Problem to solve:
Write out each of the rows below line for line, with the same wording, spelling, and symbols as the original.

Task inputs:

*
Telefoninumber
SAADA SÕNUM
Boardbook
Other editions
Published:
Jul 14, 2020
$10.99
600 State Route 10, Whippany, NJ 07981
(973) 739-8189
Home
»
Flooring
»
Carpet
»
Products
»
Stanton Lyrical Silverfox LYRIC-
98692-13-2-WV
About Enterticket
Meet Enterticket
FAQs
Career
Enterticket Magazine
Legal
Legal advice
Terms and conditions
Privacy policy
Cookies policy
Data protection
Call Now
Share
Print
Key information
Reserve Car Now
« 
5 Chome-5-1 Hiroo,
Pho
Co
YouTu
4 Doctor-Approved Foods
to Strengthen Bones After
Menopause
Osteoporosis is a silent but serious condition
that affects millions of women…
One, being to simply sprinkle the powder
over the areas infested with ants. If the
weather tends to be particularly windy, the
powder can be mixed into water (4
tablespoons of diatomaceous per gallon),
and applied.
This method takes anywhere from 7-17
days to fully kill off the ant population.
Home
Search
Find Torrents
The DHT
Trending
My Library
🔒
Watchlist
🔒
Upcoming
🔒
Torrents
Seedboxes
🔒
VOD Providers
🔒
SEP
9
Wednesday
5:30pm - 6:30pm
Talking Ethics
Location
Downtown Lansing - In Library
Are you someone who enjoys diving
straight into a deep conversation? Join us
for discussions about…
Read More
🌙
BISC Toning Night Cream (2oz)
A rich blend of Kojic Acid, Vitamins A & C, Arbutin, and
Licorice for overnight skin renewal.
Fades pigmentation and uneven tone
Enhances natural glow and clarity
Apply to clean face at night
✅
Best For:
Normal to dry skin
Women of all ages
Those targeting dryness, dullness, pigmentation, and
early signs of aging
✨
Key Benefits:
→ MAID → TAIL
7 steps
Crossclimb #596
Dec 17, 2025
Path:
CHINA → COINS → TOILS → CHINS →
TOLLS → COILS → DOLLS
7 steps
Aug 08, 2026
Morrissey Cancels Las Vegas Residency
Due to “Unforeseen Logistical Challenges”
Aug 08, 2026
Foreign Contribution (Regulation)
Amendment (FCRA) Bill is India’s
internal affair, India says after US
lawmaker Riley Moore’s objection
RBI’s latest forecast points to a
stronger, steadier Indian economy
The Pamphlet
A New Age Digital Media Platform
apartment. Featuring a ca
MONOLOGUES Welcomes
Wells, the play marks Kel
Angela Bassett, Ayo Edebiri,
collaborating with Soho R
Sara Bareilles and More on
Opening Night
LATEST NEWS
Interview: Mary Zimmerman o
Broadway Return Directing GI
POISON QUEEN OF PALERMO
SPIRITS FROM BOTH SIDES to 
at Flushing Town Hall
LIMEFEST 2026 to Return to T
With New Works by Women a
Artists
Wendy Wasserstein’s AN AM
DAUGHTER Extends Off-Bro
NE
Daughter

Solved exercise:
*
Telefoninumber
SAADA SÕNUM
Boardbook
Other editions
Published:
Jul 14, 2020
$10.99
600 State Route 10, Whippany, NJ 07981
(973) 739-8189
Home
»
Flooring
»
Carpet
»
Products
»
Stanton Lyrical Silverfox LYRIC-
98692-13-2-WV
About Enterticket
Meet Enterticket
FAQs
Career
Enterticket Magazine
Legal
Legal advice
Terms and conditions
Privacy policy
Cookies policy
Data protection
Call Now
Share
Print
Key information
Reserve Car Now
« 
5 Chome-5-1 Hiroo,
Pho
Co
YouTu
4 Doctor-Approved Foods
to Strengthen Bones After
Menopause
Osteoporosis is a silent but serious condition
that affects millions of women…
One, being to simply sprinkle the powder
over the areas infested with ants. If the
weather tends to be particularly windy, the
powder can be mixed into water (4
tablespoons of diatomaceous per gallon),
and applied.
This method takes anywhere from 7-17
days to fully kill off the ant population.
Home
Search
Find Torrents
The DHT
Trending
My Library
🔒
Watchlist
🔒
Upcoming
🔒
Torrents
Seedboxes
🔒
VOD Providers
🔒
SEP
9
Wednesday
5:30pm - 6:30pm
Talking Ethics
Location
Downtown Lansing - In Library
Are you someone who enjoys diving
straight into a deep conversation? Join us
for discussions about…
Read More
🌙
BISC Toning Night Cream (2oz)
A rich blend of Kojic Acid, Vitamins A & C, Arbutin, and
Licorice for overnight skin renewal.
Fades pigmentation and uneven tone
Enhances natural glow and clarity
Apply to clean face at night
✅
Best For:
Normal to dry skin
Women of all ages
Those targeting dryness, dullness, pigmentation, and
early signs of aging
✨
Key Benefits:
→ MAID → TAIL
7 steps
Crossclimb #596
Dec 17, 2025
Path:
CHINA → COINS → TOILS → CHINS →
TOLLS → COILS → DOLLS
7 steps
Aug 08, 2026
Morrissey Cancels Las Vegas Residency
Due to “Unforeseen Logistical Challenges”
Aug 08, 2026
Foreign Contribution (Regulation)
Amendment (FCRA) Bill is India’s
internal affair, India says after US
lawmaker Riley Moore’s objection
RBI’s latest forecast points to a
stronger, steadier Indian economy
The Pamphlet
A New Age Digital Media Platform
apartment. Featuring a ca
MONOLOGUES Welcomes
Wells, the play marks Kel
Angela Bassett, Ayo Edebiri,
collaborating with Soho R
Sara Bareilles and More on
Opening Night
LATEST NEWS
Interview: Mary Zimmerman o
Broadway Return Directing GI
POISON QUEEN OF PALERMO
SPIRITS FROM BOTH SIDES to 
at Flushing Town Hall
LIMEFEST 2026 to Return to T
With New Works by Women a
Artists
Wendy Wasserstein’s AN AM
DAUGHTER Extends Off-Bro
NE
Daughter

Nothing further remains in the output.